• [WORK ITEM] From the very first line down to the line containing "Convolve 3×3", write out the material exactly as it appears, and no more.
*** Opening RECORD SET ***
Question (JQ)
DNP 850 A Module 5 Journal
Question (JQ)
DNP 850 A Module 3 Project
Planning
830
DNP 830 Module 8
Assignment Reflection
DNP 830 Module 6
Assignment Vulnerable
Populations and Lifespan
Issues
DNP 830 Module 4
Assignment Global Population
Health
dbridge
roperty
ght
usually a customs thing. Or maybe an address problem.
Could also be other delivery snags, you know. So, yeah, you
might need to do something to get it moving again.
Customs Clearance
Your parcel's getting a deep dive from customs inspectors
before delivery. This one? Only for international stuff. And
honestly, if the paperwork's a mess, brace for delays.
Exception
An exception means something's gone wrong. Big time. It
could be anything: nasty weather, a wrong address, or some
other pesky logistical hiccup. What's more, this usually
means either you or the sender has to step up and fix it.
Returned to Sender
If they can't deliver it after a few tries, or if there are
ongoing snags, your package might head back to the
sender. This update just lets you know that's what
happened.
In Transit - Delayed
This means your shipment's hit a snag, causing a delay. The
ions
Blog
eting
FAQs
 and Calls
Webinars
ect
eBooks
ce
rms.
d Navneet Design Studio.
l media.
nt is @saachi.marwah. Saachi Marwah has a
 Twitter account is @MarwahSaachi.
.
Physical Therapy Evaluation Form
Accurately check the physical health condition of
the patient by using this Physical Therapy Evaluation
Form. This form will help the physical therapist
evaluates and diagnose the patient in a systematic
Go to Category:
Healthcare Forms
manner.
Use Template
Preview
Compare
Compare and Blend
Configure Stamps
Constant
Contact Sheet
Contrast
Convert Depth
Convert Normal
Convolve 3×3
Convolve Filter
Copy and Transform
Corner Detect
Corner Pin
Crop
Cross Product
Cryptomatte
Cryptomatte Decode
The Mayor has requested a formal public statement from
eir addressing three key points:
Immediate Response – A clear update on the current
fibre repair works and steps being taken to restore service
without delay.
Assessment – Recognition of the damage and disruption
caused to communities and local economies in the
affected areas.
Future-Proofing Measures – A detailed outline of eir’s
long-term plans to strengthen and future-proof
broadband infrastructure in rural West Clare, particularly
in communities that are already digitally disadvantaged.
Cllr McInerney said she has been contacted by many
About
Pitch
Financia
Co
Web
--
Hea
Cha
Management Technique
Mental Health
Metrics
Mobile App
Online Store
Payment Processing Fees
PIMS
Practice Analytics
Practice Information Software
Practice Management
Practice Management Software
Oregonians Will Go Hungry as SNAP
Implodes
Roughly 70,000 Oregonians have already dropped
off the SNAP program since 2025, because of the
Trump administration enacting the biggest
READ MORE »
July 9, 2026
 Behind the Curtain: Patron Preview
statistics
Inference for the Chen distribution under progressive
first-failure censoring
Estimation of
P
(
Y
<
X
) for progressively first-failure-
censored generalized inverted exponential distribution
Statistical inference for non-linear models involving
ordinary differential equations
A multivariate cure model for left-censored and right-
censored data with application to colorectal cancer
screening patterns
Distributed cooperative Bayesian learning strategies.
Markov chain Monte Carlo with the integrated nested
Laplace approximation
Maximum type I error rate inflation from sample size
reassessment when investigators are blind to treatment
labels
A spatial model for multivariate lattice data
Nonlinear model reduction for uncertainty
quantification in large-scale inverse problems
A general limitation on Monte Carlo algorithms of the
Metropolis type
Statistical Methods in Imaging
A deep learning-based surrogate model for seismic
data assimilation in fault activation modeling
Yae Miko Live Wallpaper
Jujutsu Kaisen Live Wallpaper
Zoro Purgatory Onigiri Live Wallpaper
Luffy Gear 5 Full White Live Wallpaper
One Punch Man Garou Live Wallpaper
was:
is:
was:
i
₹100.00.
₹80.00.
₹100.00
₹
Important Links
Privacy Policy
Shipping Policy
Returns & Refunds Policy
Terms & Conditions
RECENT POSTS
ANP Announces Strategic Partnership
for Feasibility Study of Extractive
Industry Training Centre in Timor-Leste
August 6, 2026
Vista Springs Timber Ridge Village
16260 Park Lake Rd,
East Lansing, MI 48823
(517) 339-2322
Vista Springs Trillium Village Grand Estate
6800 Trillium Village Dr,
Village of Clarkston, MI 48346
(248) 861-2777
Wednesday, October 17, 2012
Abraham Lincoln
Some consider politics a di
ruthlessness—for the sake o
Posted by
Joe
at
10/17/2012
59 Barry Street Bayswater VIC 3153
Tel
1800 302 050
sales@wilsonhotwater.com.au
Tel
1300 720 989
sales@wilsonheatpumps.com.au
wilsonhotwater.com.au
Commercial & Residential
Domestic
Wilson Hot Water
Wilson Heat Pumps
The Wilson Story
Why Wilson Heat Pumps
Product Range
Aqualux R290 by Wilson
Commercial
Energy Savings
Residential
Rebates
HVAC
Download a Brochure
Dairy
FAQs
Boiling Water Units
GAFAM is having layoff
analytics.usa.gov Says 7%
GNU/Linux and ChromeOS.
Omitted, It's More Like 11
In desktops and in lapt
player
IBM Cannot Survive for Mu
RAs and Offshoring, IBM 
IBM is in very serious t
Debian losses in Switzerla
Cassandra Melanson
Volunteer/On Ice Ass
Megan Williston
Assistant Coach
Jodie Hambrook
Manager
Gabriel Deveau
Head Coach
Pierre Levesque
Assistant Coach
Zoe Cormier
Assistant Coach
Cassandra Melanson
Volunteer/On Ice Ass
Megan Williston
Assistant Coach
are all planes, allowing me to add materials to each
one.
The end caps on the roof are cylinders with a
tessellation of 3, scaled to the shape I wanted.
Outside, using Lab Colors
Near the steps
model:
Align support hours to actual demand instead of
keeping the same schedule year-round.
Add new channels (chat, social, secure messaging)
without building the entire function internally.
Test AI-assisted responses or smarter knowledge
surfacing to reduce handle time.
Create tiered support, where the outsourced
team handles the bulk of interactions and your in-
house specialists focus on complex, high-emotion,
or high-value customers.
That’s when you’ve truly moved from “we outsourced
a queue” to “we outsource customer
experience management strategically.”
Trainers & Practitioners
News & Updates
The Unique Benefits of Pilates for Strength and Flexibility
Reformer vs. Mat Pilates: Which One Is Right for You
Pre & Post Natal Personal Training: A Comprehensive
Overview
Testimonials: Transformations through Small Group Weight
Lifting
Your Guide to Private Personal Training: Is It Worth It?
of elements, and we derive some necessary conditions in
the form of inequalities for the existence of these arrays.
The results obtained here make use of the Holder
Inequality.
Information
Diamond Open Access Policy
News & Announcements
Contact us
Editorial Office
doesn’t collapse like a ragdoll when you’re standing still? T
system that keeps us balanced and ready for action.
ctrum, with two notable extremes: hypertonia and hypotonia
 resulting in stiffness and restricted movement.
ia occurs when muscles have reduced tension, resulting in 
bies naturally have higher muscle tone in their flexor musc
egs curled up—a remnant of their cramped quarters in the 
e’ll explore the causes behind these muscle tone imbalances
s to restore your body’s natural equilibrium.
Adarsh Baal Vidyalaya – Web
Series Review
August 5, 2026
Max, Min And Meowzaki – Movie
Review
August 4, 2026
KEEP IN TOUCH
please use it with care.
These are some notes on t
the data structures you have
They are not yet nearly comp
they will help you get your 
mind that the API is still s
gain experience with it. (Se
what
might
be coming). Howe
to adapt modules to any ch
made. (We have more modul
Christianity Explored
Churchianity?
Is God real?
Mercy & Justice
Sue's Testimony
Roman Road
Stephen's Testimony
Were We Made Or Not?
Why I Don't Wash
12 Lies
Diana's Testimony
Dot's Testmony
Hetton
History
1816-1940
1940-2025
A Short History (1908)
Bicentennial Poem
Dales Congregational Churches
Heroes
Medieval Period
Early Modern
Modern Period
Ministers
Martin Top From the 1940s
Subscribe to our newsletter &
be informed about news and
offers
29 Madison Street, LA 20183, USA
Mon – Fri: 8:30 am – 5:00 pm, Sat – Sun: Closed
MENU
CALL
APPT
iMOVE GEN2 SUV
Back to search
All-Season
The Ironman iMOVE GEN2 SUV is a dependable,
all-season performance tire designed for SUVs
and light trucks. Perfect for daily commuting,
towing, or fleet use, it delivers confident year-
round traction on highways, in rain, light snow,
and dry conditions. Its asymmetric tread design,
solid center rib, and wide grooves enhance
*** Closing RECORD SET ***
• [RESULT OF THIS TASK]
Question (JQ)
DNP 850 A Module 5 Journal
Question (JQ)
DNP 850 A Module 3 Project
Planning
830
DNP 830 Module 8
Assignment Reflection
DNP 830 Module 6
Assignment Vulnerable
Populations and Lifespan
Issues
DNP 830 Module 4
Assignment Global Population
Health
dbridge
roperty
ght
usually a customs thing. Or maybe an address problem.
Could also be other delivery snags, you know. So, yeah, you
might need to do something to get it moving again.
Customs Clearance
Your parcel's getting a deep dive from customs inspectors
before delivery. This one? Only for international stuff. And
honestly, if the paperwork's a mess, brace for delays.
Exception
An exception means something's gone wrong. Big time. It
could be anything: nasty weather, a wrong address, or some
other pesky logistical hiccup. What's more, this usually
means either you or the sender has to step up and fix it.
Returned to Sender
If they can't deliver it after a few tries, or if there are
ongoing snags, your package might head back to the
sender. This update just lets you know that's what
happened.
In Transit - Delayed
This means your shipment's hit a snag, causing a delay. The
ions
Blog
eting
FAQs
 and Calls
Webinars
ect
eBooks
ce
rms.
d Navneet Design Studio.
l media.
nt is @saachi.marwah. Saachi Marwah has a
 Twitter account is @MarwahSaachi.
.
Physical Therapy Evaluation Form
Accurately check the physical health condition of
the patient by using this Physical Therapy Evaluation
Form. This form will help the physical therapist
evaluates and diagnose the patient in a systematic
Go to Category:
Healthcare Forms
manner.
Use Template
Preview
Compare
Compare and Blend
Configure Stamps
Constant
Contact Sheet
Contrast
Convert Depth
Convert Normal
Convolve 3×3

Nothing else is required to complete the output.